Os democratas tentam transformar o desgaste político e econômico associado a Donald Trump em votos nas eleições legislativas de 3 de novembro, mas enfrentam dificuldades para equilibrar o entusiasmo da ala progressista com a necessidade de atrair eleitores independentes.
A disputa interna ganhou força após vitórias de candidatos ligados à esquerda em primárias realizadas nos últimos meses. Na Flórida, Angie Nixon, integrante da Democratic Socialists of America (DSA), venceu Alex Vindman por uma diferença de doze pontos percentuais na votação de 18 de agosto para uma vaga no Senado.
Em Michigan, Abdul El-Sayed conquistou a indicação democrata em 5 de agosto. Embora não seja filiado formalmente à DSA, ele é associado à ala progressista e recebeu apoio de Bernie Sanders. El-Sayed também tenta adotar um discurso mais amplo para a eleição, apresentando-se como capitalista e citando os legados de Sanders e Barack Obama.
Primárias ampliam disputa dentro do partido
Outro resultado relevante ocorreu em junho, em Washington. Janeese Lewis George, integrante da DSA, venceu a primária democrata para a prefeitura da capital americana e aparece como favorita para se tornar a primeira prefeita ligada ao socialismo democrático da história do Distrito de Columbia.
A sequência de resultados, somada a outras disputas municipais e estaduais, fortaleceu a percepção de que parte do eleitorado democrata procura candidatos dispostos a romper com a postura considerada moderada pela direção do partido. Zohran Mamdani, eleito prefeito de Nova York há menos de um ano, tornou-se uma referência para setores progressistas da legenda.
Elaine Kamarck, pesquisadora da Brookings Institution, avalia que a influência eleitoral da DSA costuma ser superestimada. Para ela, as vitórias que recebem atenção nacional não demonstram necessariamente que a organização tenha ampliado sua presença de forma equivalente em todo o país.
Kamarck também reconhece a insatisfação crescente entre eleitores democratas mais jovens.
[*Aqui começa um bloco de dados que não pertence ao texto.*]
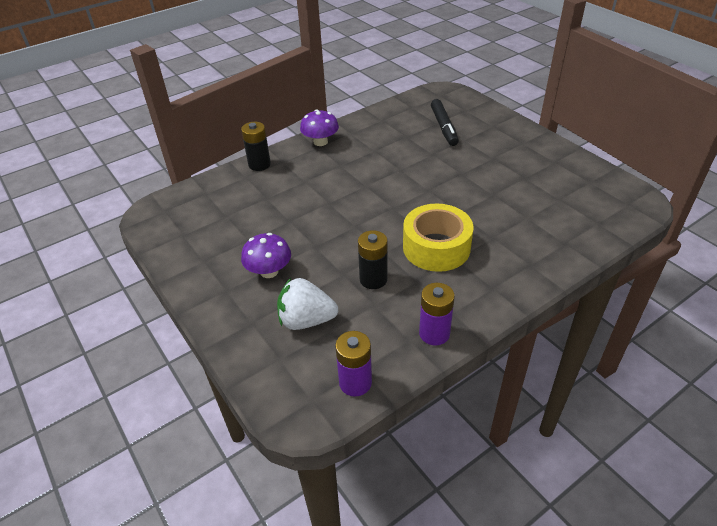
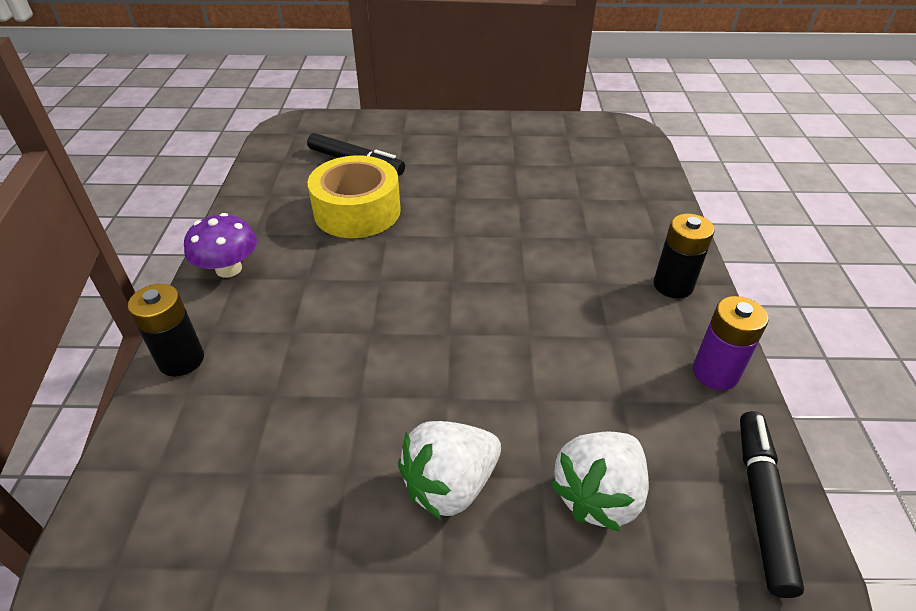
camera: 55 degrees left, 0 degrees up
purple mushroom [241,233,291,278] -> white strawberry [398,421,501,520]
purple battery [335,331,372,397] -> black marker [740,411,804,598]
black battery [358,230,388,289] -> black battery moved to [654,213,715,299]
yellow tape [403,203,473,272] -> yellow tape moved to [308,155,401,238]

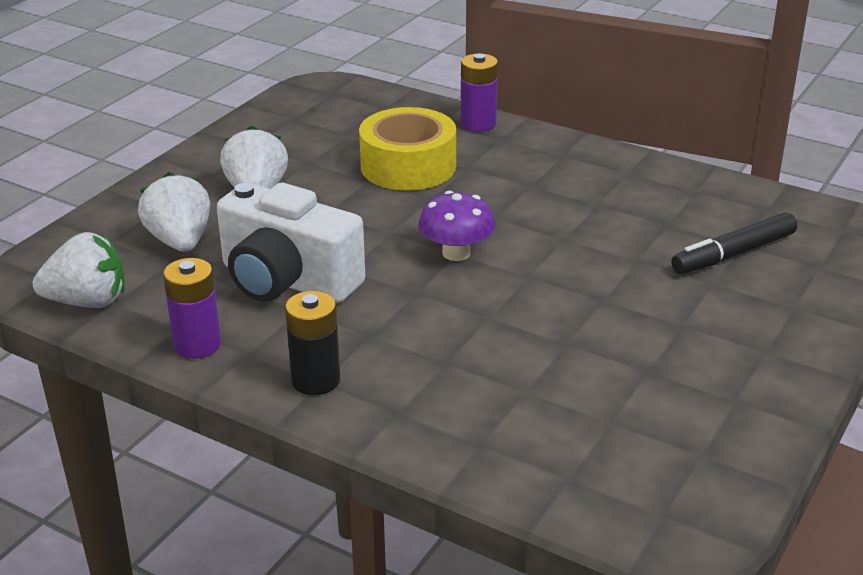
camera: 120 degrees right, 10 degrees down
black battery [128,284,204,376] -> purple battery [460,54,498,132]
purple mushroom [184,213,257,278] -> purple mushroom moved to [418,191,495,261]
yellow tape [308,155,401,238] -> yellow tape moved to [359,107,456,191]
black marker [740,411,804,598] -> white strawberry [33,232,125,308]
none -> white camera [217,183,365,303]

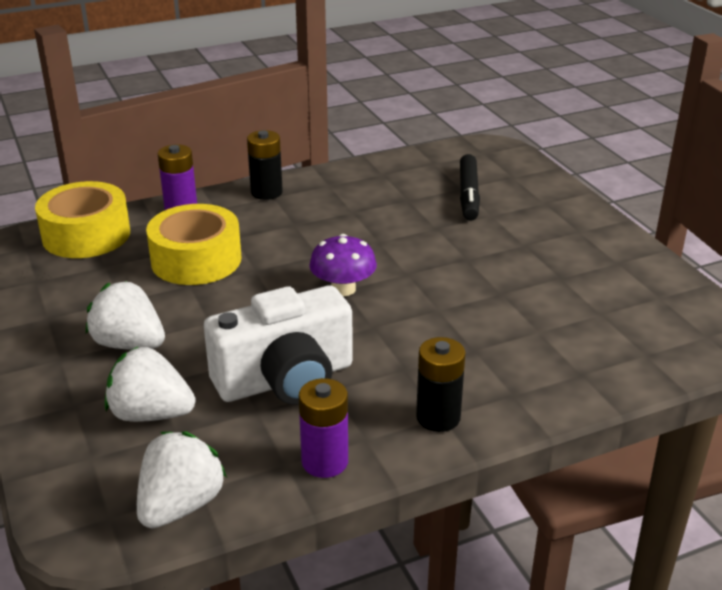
camera: 55 degrees left, 0 degrees up
none -> yellow tape [35,181,130,258]
none -> black battery [247,130,283,200]

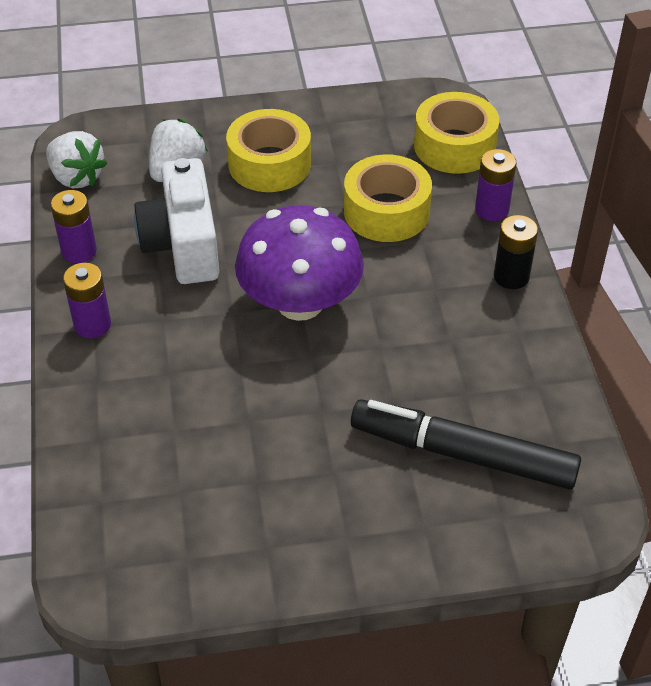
camera: 105 degrees right, 15 degrees up
white strawberry [86,281,165,350] -> yellow tape [226,109,311,192]
purple mushroom [309,234,377,296] -> purple mushroom [235,205,364,321], size x1.91
black battery [416,337,465,432] -> purple battery [63,263,111,338]
black marker [460,154,480,221] -> black marker [351,399,581,489], size x1.60

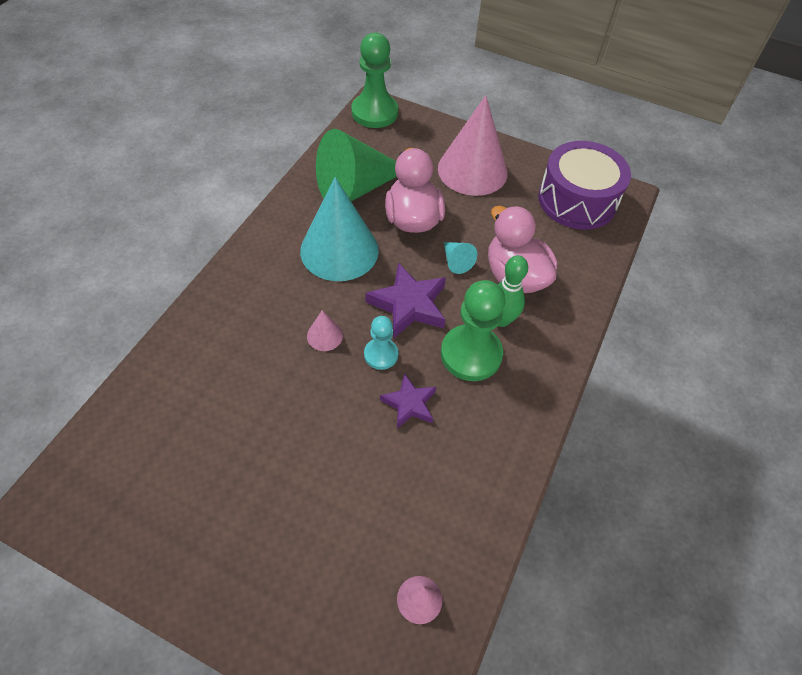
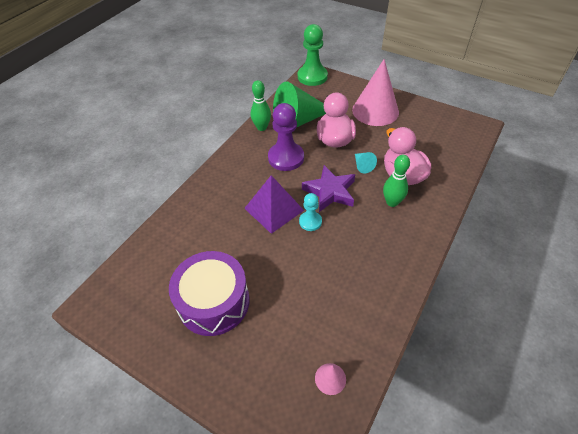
camera: 10 degrees right, 5 degrees down
turquoise cone [300,177,379,281] -> purple pawn [268,103,304,171]
pink cone [307,310,343,351] -> purple pyramid [244,175,304,234]
purple star [380,373,436,428] -> none
green pawn [441,280,505,381] -> none
purple drum [538,141,631,230] -> purple drum moved to [169,251,250,336]
none -> green bowling pin [251,80,271,131]

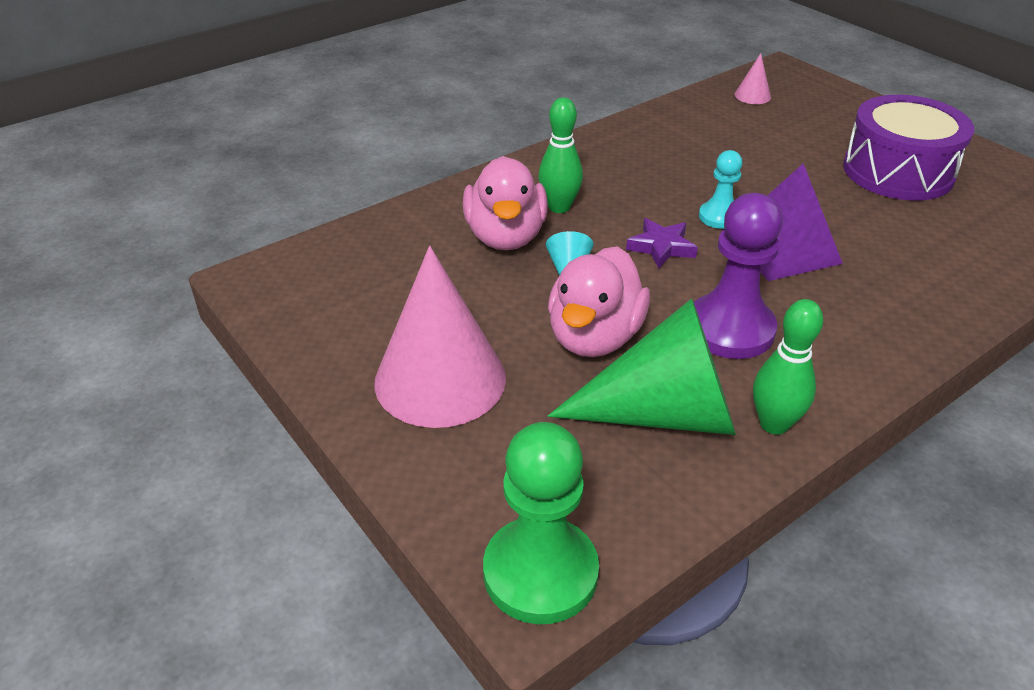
camera: 160 degrees left, 10 degrees down
purple star [302,165,355,212] -> purple star [626,218,698,268], size x0.63

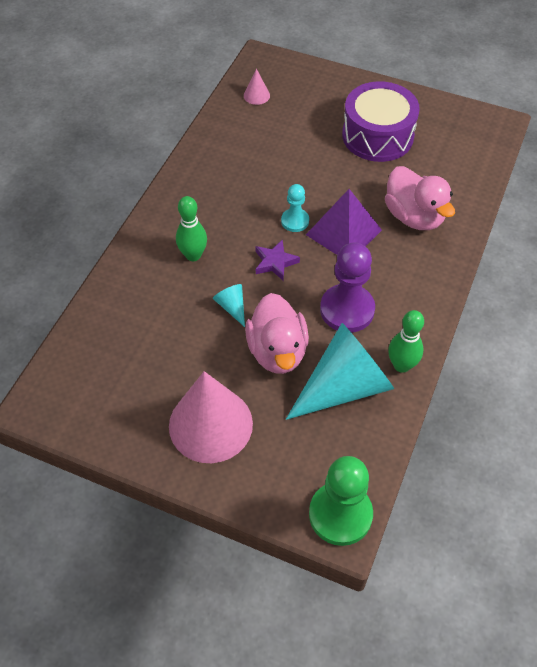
camera: 30 degrees left, 15 degrees up
pink duck [463,156,548,250] -> pink duck moved to [385,166,455,230]
green cone [548,298,736,435] -> turquoise cone [286,323,394,420]

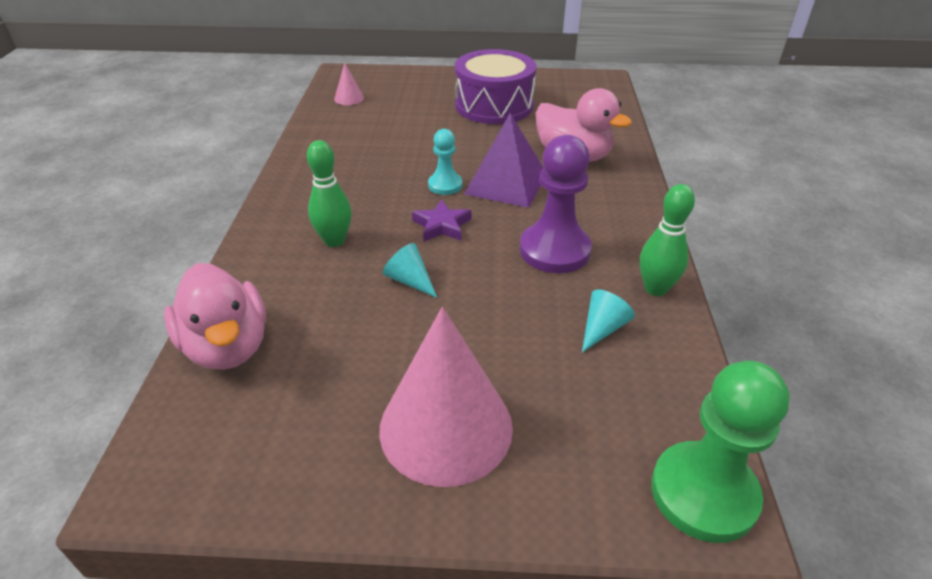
camera: 20 degrees left, 15 degrees down
pink duck [245,293,309,374] -> pink duck moved to [164,263,266,370]
turquoise cone [286,323,394,420] -> turquoise cone [582,289,635,353], size x0.42

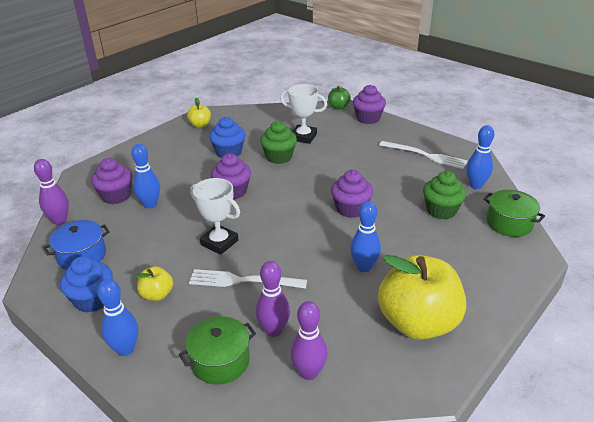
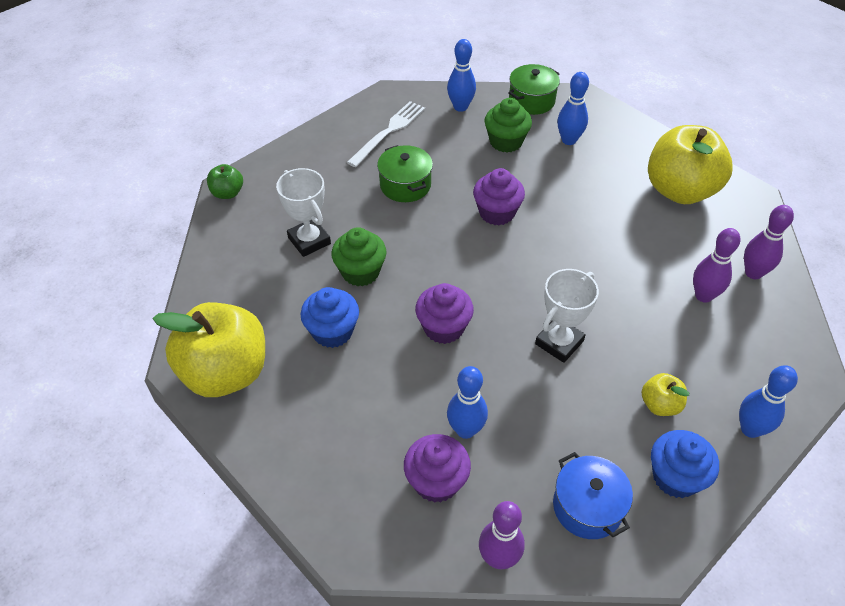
camera: 85 degrees left, 15 degrees up
green pot [179,316,256,385] -> green pot moved to [377,145,433,202]
yellow apple [187,98,211,128] -> yellow apple [153,302,265,397], size x2.23
white fork [189,269,307,289] -> none
white trophy [280,84,327,144] -> white trophy turned 60 degrees counterclockwise [276,168,331,257]
blue bowling pin [350,201,381,272] -> blue bowling pin moved to [557,72,589,145]
purple cupcake [353,85,386,124] -> none

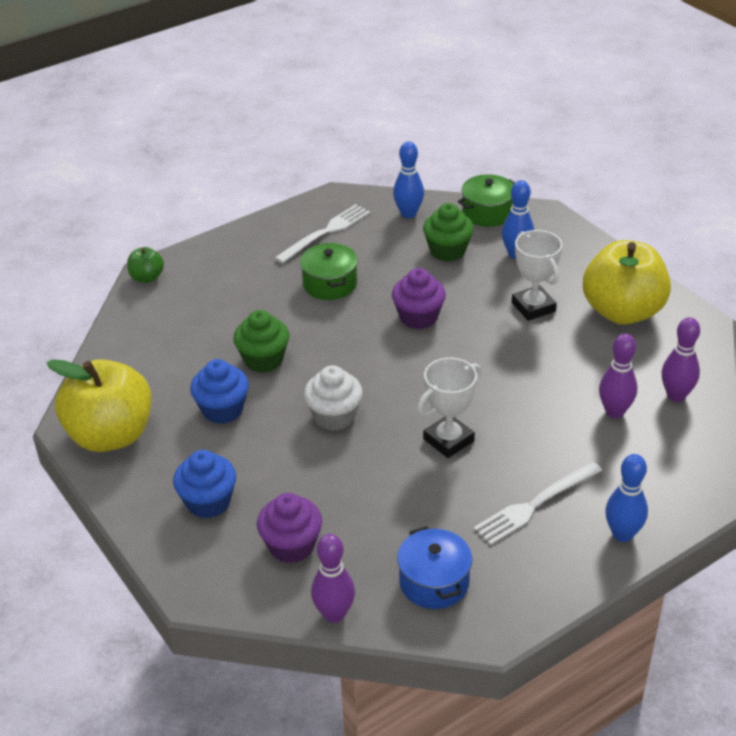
camera: 10 degrees right, 10 degrees down
white trophy [276,168,331,257] -> white trophy moved to [512,230,562,321]
purple cupcake [415,283,474,344] -> white cupcake [304,365,363,431]
blue bowling pin [447,366,488,439] -> none
yellow apple [642,373,689,416] -> white fork [473,461,602,545]
blue cupcake [651,430,719,498] -> blue cupcake moved to [173,450,236,518]

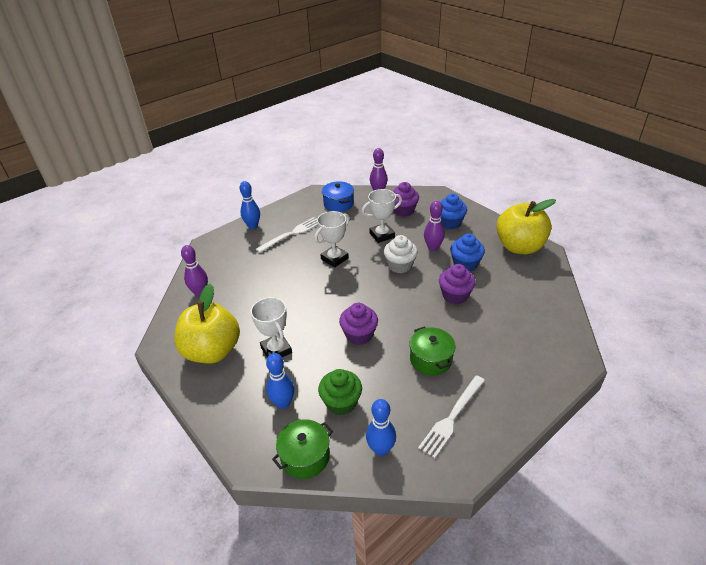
camera: 175 degrees right, 0 degrees up
green apple [127,247,164,283] -> none
green cupcake [233,310,289,373] -> purple cupcake [439,264,476,304]
purple bowling pin [599,333,637,418] -> purple bowling pin moved to [424,201,445,251]
none -> white trophy [362,189,402,243]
Esse grupo considera tímida a resposta do partido aos ataques políticos e institucionais de Trump e busca lideranças dispostas a confrontá-lo de maneira mais direta.
Controvérsia com influenciador preocupa democratas
O debate se intensificou com o caso Hasan Piker, influenciador político de esquerda que reúne mais de três milhões de seguidores na Twitch. Em transmissões diárias, ele comenta política internacional, cultura digital e temas sociais, além de se declarar socialista e anti-imperialista.
Em 20 de agosto, Piker afirmou que judeus que associam sua identidade ao apoio a Israel poderiam se expor à violência. As declarações provocaram acusações de antissemitismo e foram exploradas pelo Partido Republicano.
Abdul El-Sayed, que havia feito campanha ao lado do influenciador em Michigan, divulgou um comunicado para afirmar que Piker não representava sua candidatura. A senadora Elissa Slotkin também condenou os comentários. A deputada Debbie Dingell, por sua vez, demonstrou irritação com a frequência de perguntas sobre o episódio.
Piker rejeita as acusações e afirma ter combatido o antissemitismo durante toda a vida. Ele também diz ser alvo de uma campanha de difamação organizada acompanhada de manifestações islamofóbicas.
Desgaste de Trump abre espaço para oposição
A expectativa democrata de avançar em estados competitivos também se apoia na frustração de empresários e trabalhadores latinos em Los Angeles. Na cidade, onde vivem cerca de cinco milhões de latinos, apoiadores de Trump em 2024 relatam dificuldades econômicas relacionadas à política migratória da Casa Branca.
Miriam Torres, pesquisadora da Universidade da Califórnia, estima que uma área atingida por operações da polícia migratória perdeu aproximadamente US$ 1 milhão em atividade econômica durante quinze dias de ações. Comerciantes do Fashion District afirmam que o movimento de consumidores caiu desde a intensificação das operações, em junho de 2025. Eles relatam redução nas vendas, aumento do endividamento e demissões.
José, trabalhador da construção civil que atua na região desde os anos 1980, afirma evitar bairros com relatos da presença da polícia migratória. Para ele, parte dos eleitores latinos que apoiaram Trump passou a reconsiderar a escolha diante dos efeitos econômicos das medidas do governo.
A disputa de 3 de novembro será o teste para a capacidade dos democratas de aproveitar esse desgaste sem permitir que controvérsias e conflitos internos afastem eleitores. Uma vitória em uma ou nas duas casas do Congresso fortaleceria a reivindicação dos progressistas sobre o resultado; uma derrota poderia levar dirigentes moderados a questionar o efeito das vozes mais radicais na campanha.